Dans la peinture de Sandra, il y a la liberté, l’imaginaire, l’émotion, le réel et la suggestion. Les peintures de Sandra Fourny sont des voyages intérieurs. Une méditation et l’expression d’un instant. Certaines toiles sont d’une grande sensualité. «L’abstraction est venue avec le temps, comme un désir de simplification et d’épuration. J’aime être dans la transparence, la lumière, l’apparition de ce qui peut être invisible ». Dit-elle.

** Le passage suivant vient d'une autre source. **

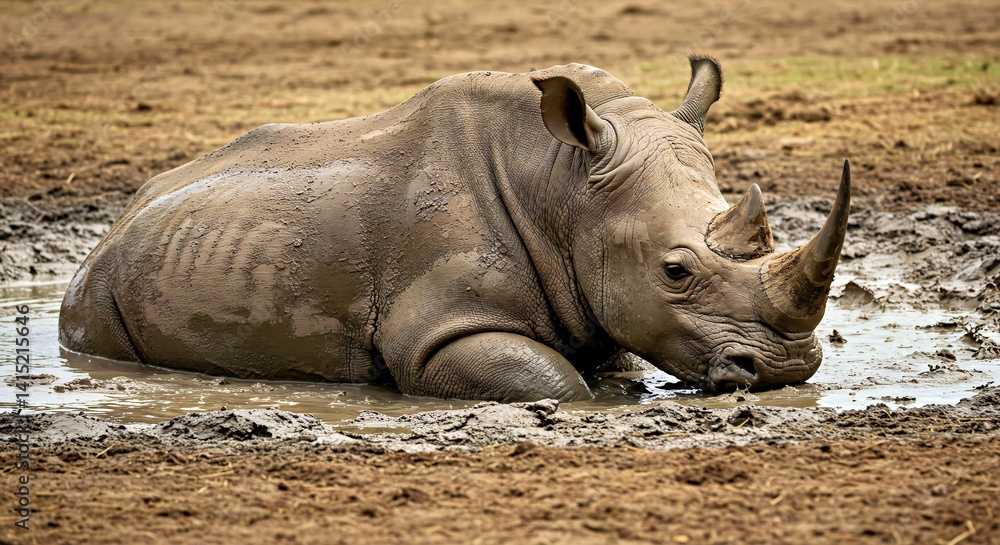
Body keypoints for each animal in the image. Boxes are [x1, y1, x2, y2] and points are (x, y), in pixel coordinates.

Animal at [59, 56, 850, 402]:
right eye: (675, 271)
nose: (785, 370)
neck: (565, 184)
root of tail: (119, 219)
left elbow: (610, 363)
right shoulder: (438, 329)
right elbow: (556, 384)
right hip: (97, 287)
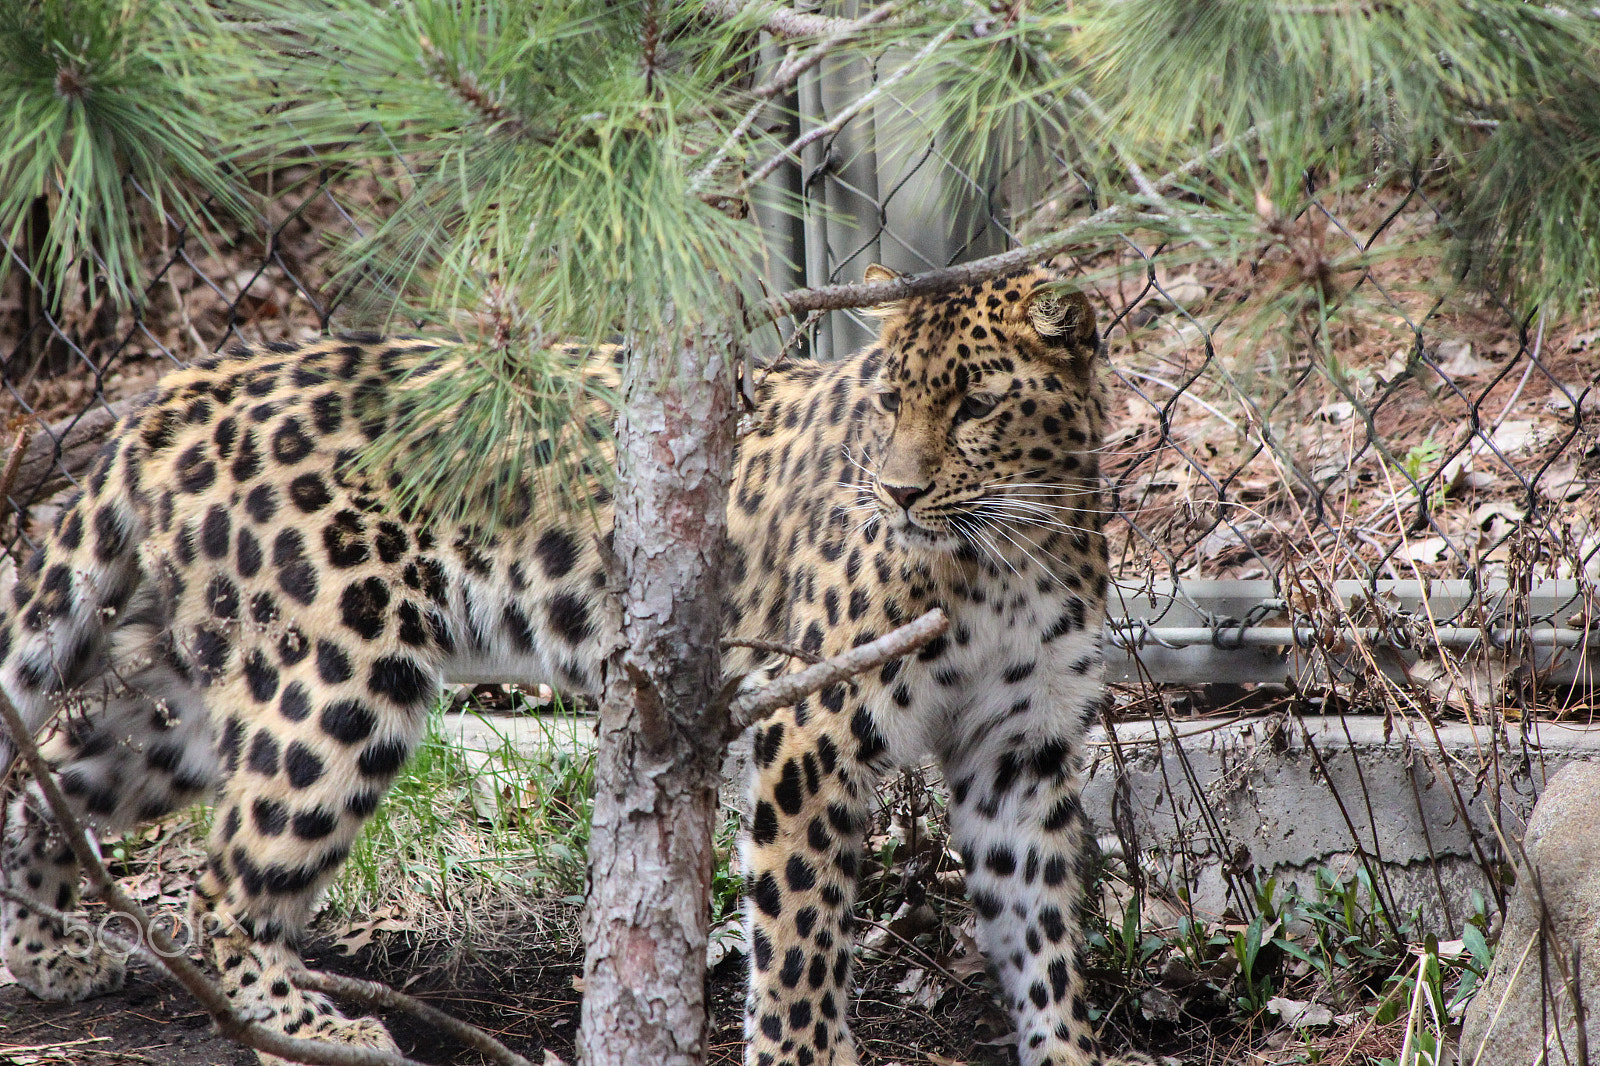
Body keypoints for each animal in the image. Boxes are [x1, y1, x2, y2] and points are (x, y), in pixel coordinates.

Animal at [0, 263, 1142, 1066]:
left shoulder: (1017, 747)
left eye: (976, 404)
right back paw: (315, 1028)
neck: (1013, 552)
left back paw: (50, 951)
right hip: (330, 682)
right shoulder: (808, 729)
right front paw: (805, 1054)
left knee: (49, 784)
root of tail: (182, 390)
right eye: (888, 401)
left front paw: (1067, 1050)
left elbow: (1043, 928)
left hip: (191, 701)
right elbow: (805, 937)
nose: (898, 493)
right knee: (224, 883)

Il y a sans aucun doute une dimension spirituelle, une découverte de quelque chose qui n’est pas présent au premier abord. Nous pouvons aimer ou rejeter cette aventure. « L’art est une expérience qui peut mener au changement. J’espère, profondément, que cela provoque quelque chose chez ceux qui regardent. C’est ma dimension sociale. En acceptant ce qui se passe en moi, je peux mieux comprendre l’autre avec sa différence». Pense-t-elle. Ajoutant, alors « L’art ne change pas le monde, mais il nous fait changer notre regard sur le monde. Si on parvient à changer un regard sur une œuvre, c’est le début d’un changement intérieur ». La résilience, l’acceptation de sa nature profonde, la création sont au cœur de la vie et des œuvres de Sandra Fourny. En entrant dans sa peinture, vous pouvez rentrer en résonnance avec elle, vous immerger dans son univers.
La beauté transforme le monde, pensons peut être à cet appui en ces périodes si douloureuses.